[Extracted page text data]
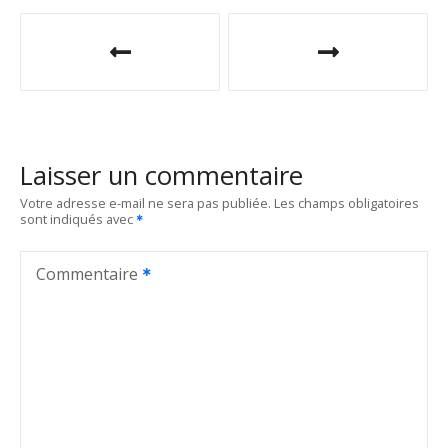
N
a
v
i
Laisser un commentaire
g
Votre adresse e-mail ne sera pas publiée.
Les champs obligatoires
sont indiqués avec
a
t
Commentaire
i
o
n
d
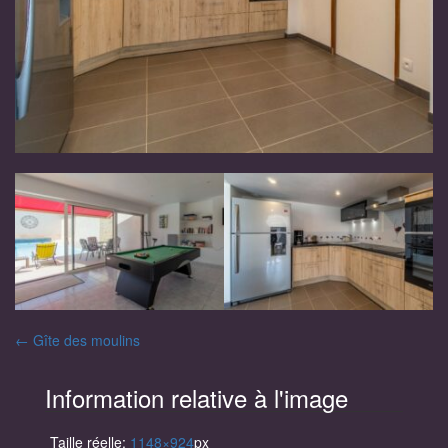
Navigation
←
Gîte des moulins
des
Information relative à l'image
articles
Taille réelle:
1148×924
px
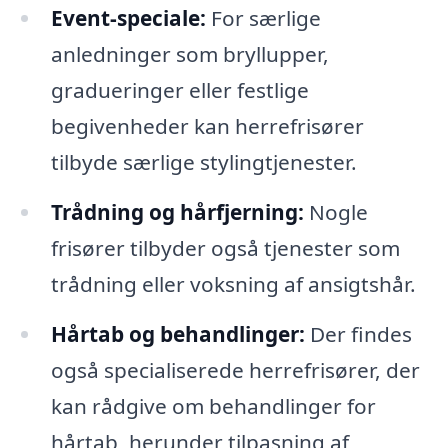
Event-speciale:
For særlige
anledninger som bryllupper,
gradueringer eller festlige
begivenheder kan herrefrisører
tilbyde særlige stylingtjenester.
Trådning og hårfjerning:
Nogle
frisører tilbyder også tjenester som
trådning eller voksning af ansigtshår.
Hårtab og behandlinger:
Der findes
også specialiserede herrefrisører, der
kan rådgive om behandlinger for
hårtab, herunder tilpasning af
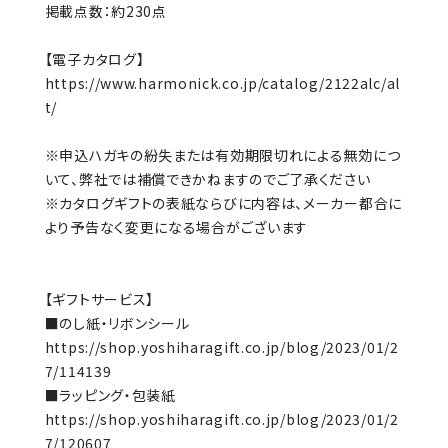
掲載点数：約230点
【電子カタログ】
https://www.harmonick.co.jp/catalog/2122alc/al
t/
※申込ハガキの紛失または有効期限切れによる無効につ
いて、弊社では補償できかねますのでご了承ください
※カタログギフトの表紙ならびに内容は、メーカー都合に
より予告なく変更になる場合がございます
【ギフトサービス】
■のし紙・リボンシール
https://shop.yoshiharagift.co.jp/blog/2023/01/2
7/114139
■ラッピング・包装紙
https://shop.yoshiharagift.co.jp/blog/2023/01/2
7/120607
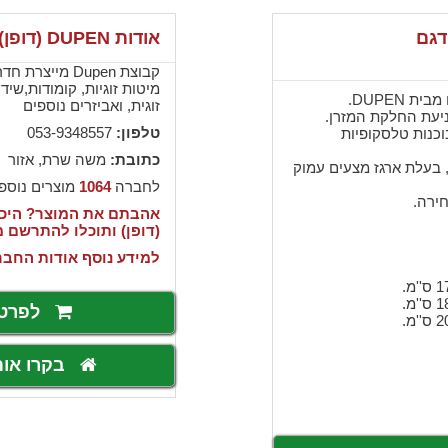
דגם
אודות DUPEN (דופן)
קבוצת Dupen מי
מיטות זוגיות, קומודות,שי
 DUPEN.
זוגית, ואביזרים נוספים
טלפון:
053-9348557
כנות טלסקופיות
כתובת:
משה שרת, אזור
, בעלת ארגז מצעים עמוק
לחברה
1064
מוצרים נוספ
חירה.
(דופן) ותוכלו להתרשם 
למידע נוסף אודות החבר
לפרט
בקרו או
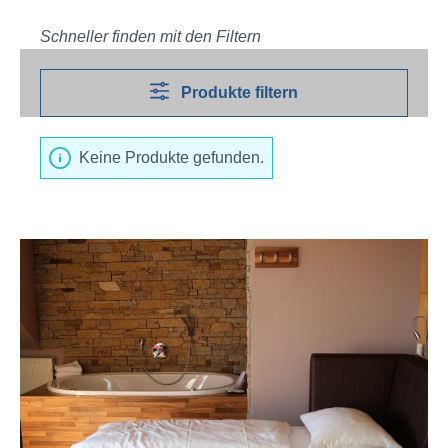
Schneller finden mit den Filtern
Produkte filtern
Keine Produkte gefunden.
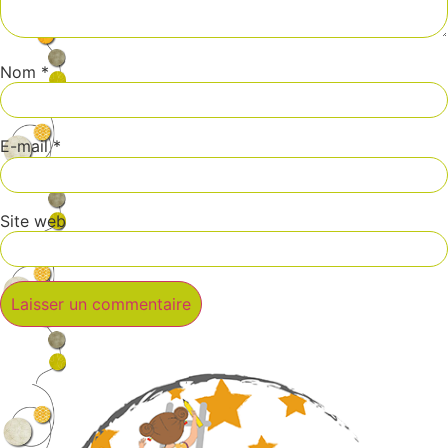
Nom
*
E-mail
*
Site web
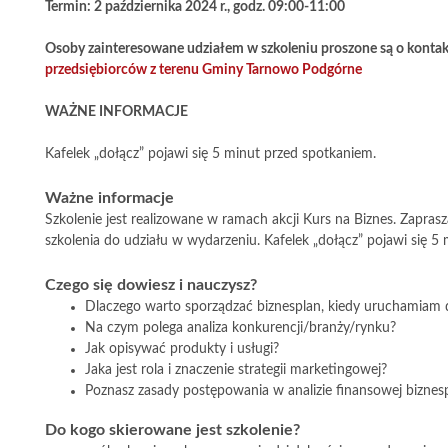
Termin: 2 października 2024 r., godz. 09:00-11:00
Osoby zainteresowane udziałem w szkoleniu proszone są o kontakt
przedsiębiorców z terenu Gminy Tarnowo Podgórne
WAŻNE INFORMACJE
Kafelek „dołącz” pojawi się 5 minut przed spotkaniem.
Ważne informacje
Szkolenie jest realizowane w ramach akcji Kurs na Biznes. Zapr
szkolenia do udziału w wydarzeniu. Kafelek „dołącz” pojawi się 5
Czego się dowiesz i nauczysz?
Dlaczego warto sporządzać biznesplan, kiedy uruchamiam 
Na czym polega analiza konkurencji/branży/rynku?
Jak opisywać produkty i usługi?
Jaka jest rola i znaczenie strategii marketingowej?
Poznasz zasady postępowania w analizie finansowej biznes
Do kogo skierowane jest szkolenie?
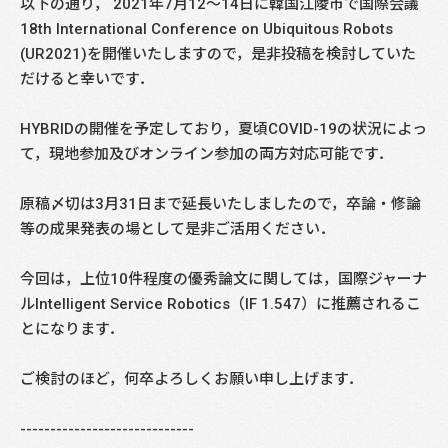
以下の通り， 2021年7月12～14日に韓国江陵市で国際会議
18th International Conference on Ubiquitous Robots
(UR2021)を開催いたしますので，是非投稿を検討していた
だけると幸いです．
HYBRIDの開催を予定しており，夏頃COVID-19の状況によっ
て，現地参加及びオンライン参加の両方対応可能です．
原稿〆切は3月31日まで延長いたしましたので，卒論・修論
等の成果発表の場として是非ご活用ください．
今回は，上位10件程度の優秀論文に関しては，国際ジャーナ
ルIntelligent Service Robotics（IF 1.547）に推薦されるこ
とになります．
ご検討のほど，何卒よろしくお願い申し上げます．
-----------------------------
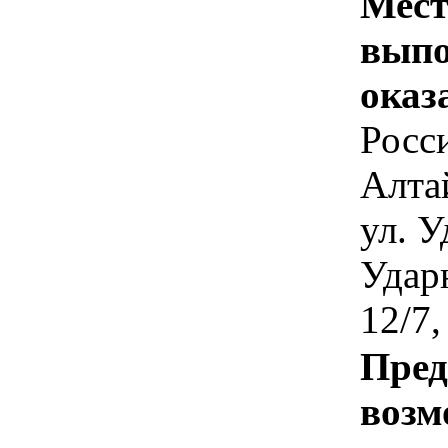
Мест
выпо
оказ
Росс
Алта
ул. У
Ударн
12/7
Пред
возм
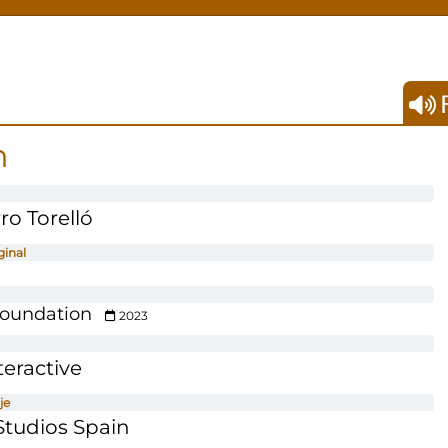
F
n
ro Torelló
ginal
Foundation
2023
teractive
je
tudios Spain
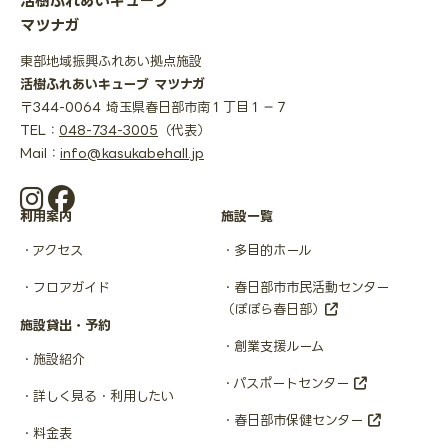
活樹ふれあいキューブ
マツナガ
東部地域振興ふれあい拠点施設
活樹ふれあいキューブ マツナガ
〒344-0064 埼玉県春日部市南１丁目１−７
TEL：
048-734-3005
（代表）
Mail：
info@kasukabehall.jp
利用案内
施設一覧
アクセス
多目的ホール
フロアガイド
春日部市市民活動センター
（ぽぽら春日部）
施設貸出・予約
創業支援ルーム
施設紹介
パスポートセンター
詳しく見る・利用したい
春日部市保健センター
料金表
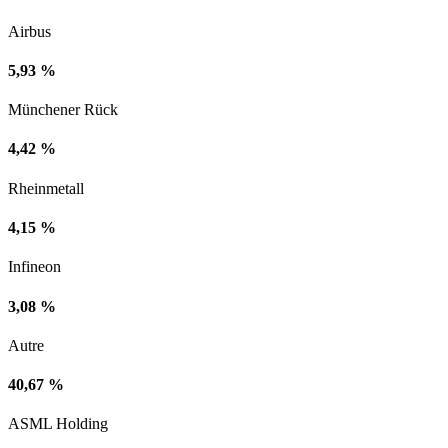
Airbus
5,93 %
Münchener Rück
4,42 %
Rheinmetall
4,15 %
Infineon
3,08 %
Autre
40,67 %
ASML Holding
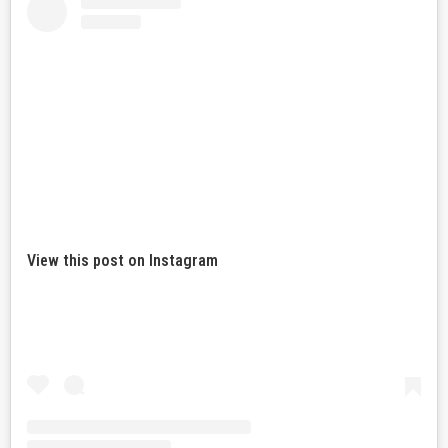
View this post on Instagram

▸ What the task asks
Look above for the line containing "Czego się dowiesz i nauczysz?". Output from there through the line containing "Poznasz zasady postępowania", exactly and inclusively.

▸ Result of this task
Czego się dowiesz i nauczysz?
Dlaczego warto sporządzać biznesplan, kiedy uruchamiam 
Na czym polega analiza konkurencji/branży/rynku?
Jak opisywać produkty i usługi?
Jaka jest rola i znaczenie strategii marketingowej?
Poznasz zasady postępowania w analizie finansowej biznes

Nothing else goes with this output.